Problems →
1. Transcribe the stretch of the mortgage refinancing passage from "My home is worth" through "payment each month.".
2. Render this sentence from the mortgage refinancing passage in Spanish: "Let's say you have 22 years left on your loan, but can shorten it to a 15-year mortgage."

Is a mortgage recast right for you? Consider these 4 factors for a “home run refinance” to determine if the deal is a good financial move.
Q: I was offered a mortgage “recast” and I need help evaluating if it is a sound financial move.
My home is worth $250,000 and I owe about $68,000 as I have been paying additional principal on the loan. My understanding is that when you do a recast of your mortgage, the lender simply takes the existing balance and adjusts it to the current amortization schedule.
The appeal of having my current monthly payment lowered is attractive in the case of a job change or if something happens and I suddenly earn less. I would still pay additional principal and pay off the loan sooner but would have the piece of mind knowing I only owed a lower payment each month.
How do I measure the difference between my payment now and what it would be after a recast in terms of interest paid? All of the online calculators require a lump sum payment to the principal upfront, so I’m not sure I’m using them correctly.
A: When we have given advice to our readers in the past on refinancing, we’ve told them that there are four factors in what Ilyce calls a “home run refinance:” lower interest rate, lower monthly payment, shorter loan term, and affordable fees. If you’re able to achieve all four of these factors, then you’ve got a home run refinance. If you can only get two or three, you might still have a deal worth doing.
Let’s start with a lower interest rate. Mortgage interest rates have been rock bottom for the past 9 years or so, and have only risen from 3.5 percent for a 30-year fixed rate mortgage to about 4.5 percent for the same loan in the past year. To put it into perspective, this is still a great interest rate.
So if you can lower your interest rate, that’s good. But you also have to look at your monthly payment. Will your new monthly payment be less than what you’re paying? If you’re moving from a 30-year amortization schedule to a 15-year amortization schedule, you may still have a good deal in that you’re saving on the total amount of interest you’re paying, but the monthly payment may stay the same or even rise.
If you’re 10 years into a loan and refinance for a lower interest rate, but the new loan will last for a new 30-year period, the lower interest rate will probably not be sufficient to overcome the 10 additional years (beyond the 20 years you have left) of interest and principal payments. That’s why shortening the loan term is such a powerful move.
Let’s say you have 22 years left on your loan, but can shorten it to a 15-year mortgage. The interest rate might be a little less than your current loan and your payments may stay the same or go up. But you’ll save 7 extra years of payments, which is pretty significant.
The final factor are the costs involved in a refinancing. Frequently we see people refinance a loan to get a lower rate, but the costs of the refinancing outweigh the savings generated by the lower interest rate.

Data rows →
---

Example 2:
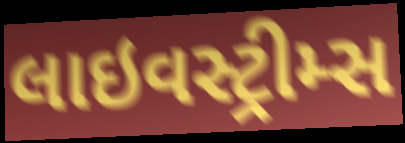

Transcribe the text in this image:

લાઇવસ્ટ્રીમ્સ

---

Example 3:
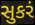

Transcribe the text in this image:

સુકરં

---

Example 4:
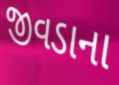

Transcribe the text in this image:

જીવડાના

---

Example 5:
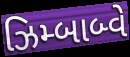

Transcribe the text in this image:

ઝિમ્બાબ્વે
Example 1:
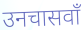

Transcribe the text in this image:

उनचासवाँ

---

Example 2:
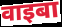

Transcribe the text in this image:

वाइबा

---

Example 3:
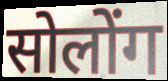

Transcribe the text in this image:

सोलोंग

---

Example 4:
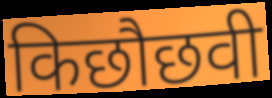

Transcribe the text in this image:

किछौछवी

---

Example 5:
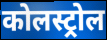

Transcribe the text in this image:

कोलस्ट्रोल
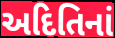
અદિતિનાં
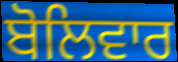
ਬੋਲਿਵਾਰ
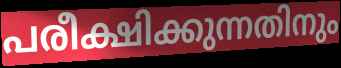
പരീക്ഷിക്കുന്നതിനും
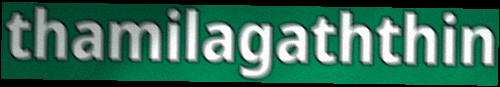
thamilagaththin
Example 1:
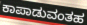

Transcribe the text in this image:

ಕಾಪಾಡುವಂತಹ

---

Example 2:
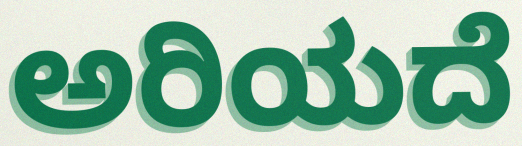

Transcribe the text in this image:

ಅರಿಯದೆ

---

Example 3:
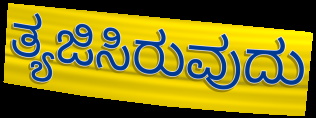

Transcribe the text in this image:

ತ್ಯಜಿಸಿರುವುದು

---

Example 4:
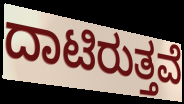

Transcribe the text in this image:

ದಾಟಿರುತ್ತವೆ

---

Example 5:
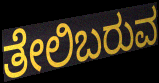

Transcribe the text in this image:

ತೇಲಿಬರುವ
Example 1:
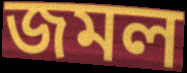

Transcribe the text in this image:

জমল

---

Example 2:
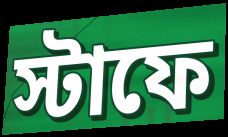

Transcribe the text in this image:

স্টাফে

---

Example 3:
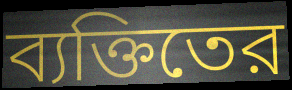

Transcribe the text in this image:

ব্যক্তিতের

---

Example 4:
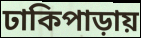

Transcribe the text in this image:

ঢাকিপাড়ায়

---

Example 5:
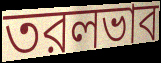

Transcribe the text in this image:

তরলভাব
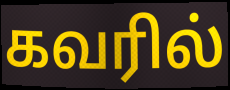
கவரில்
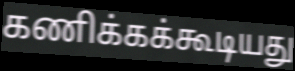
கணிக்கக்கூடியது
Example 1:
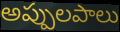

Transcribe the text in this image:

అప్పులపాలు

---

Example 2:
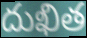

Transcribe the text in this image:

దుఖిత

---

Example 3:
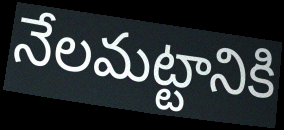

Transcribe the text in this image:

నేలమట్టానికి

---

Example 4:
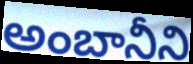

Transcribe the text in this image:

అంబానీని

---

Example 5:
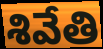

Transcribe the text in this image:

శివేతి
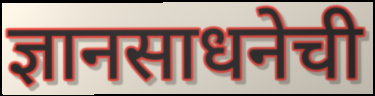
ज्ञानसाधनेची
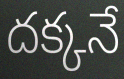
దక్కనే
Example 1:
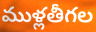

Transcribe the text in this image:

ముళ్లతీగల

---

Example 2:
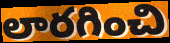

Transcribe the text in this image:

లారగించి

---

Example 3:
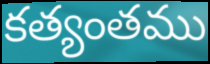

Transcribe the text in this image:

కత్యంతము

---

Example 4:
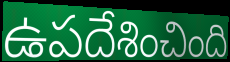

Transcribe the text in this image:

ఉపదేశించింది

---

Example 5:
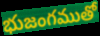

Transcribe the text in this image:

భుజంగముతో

--

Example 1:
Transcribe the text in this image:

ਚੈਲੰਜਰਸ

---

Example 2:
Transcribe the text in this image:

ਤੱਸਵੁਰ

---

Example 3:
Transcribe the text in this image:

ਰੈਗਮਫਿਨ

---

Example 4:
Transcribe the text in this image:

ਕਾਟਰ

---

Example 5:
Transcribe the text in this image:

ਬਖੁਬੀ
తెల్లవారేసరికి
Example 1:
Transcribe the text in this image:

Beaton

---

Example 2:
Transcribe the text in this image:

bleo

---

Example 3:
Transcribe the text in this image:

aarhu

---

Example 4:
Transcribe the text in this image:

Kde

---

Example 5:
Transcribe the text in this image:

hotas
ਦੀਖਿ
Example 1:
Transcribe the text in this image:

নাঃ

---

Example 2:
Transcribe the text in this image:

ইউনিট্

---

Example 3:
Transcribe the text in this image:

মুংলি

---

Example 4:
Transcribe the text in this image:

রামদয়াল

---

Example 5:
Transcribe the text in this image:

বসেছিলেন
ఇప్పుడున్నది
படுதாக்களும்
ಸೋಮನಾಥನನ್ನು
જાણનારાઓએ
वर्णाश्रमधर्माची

==

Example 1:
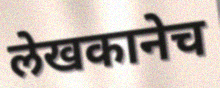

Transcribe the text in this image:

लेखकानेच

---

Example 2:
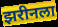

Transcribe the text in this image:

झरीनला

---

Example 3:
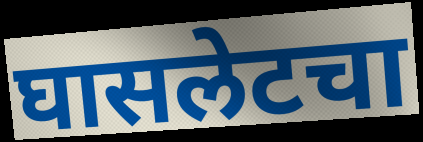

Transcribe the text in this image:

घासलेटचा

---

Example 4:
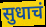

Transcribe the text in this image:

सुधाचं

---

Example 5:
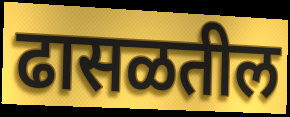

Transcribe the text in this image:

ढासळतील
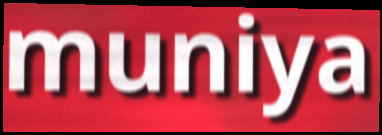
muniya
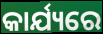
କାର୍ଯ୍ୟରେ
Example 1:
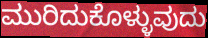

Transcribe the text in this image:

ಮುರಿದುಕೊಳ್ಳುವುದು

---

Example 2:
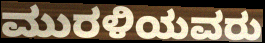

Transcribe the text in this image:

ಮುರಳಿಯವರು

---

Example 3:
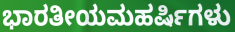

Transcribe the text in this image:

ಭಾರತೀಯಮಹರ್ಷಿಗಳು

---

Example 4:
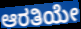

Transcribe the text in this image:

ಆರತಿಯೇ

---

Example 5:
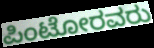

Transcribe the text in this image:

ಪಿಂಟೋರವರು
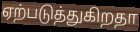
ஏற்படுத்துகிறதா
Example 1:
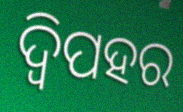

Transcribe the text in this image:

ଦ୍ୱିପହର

Answers in order →
1.
My home is worth $250,000 and I owe about $68,000 as I have been paying additional principal on the loan. My understanding is that when you do a recast of your mortgage, the lender simply takes the existing balance and adjusts it to the current amortization schedule.
The appeal of having my current monthly payment lowered is attractive in the case of a job change or if something happens and I suddenly earn less. I would still pay additional principal and pay off the loan sooner but would have the piece of mind knowing I only owed a lower payment each month.

2. Supongamos que le quedan 22 años de préstamo, pero puede acortarlo a una hipoteca a 15 años.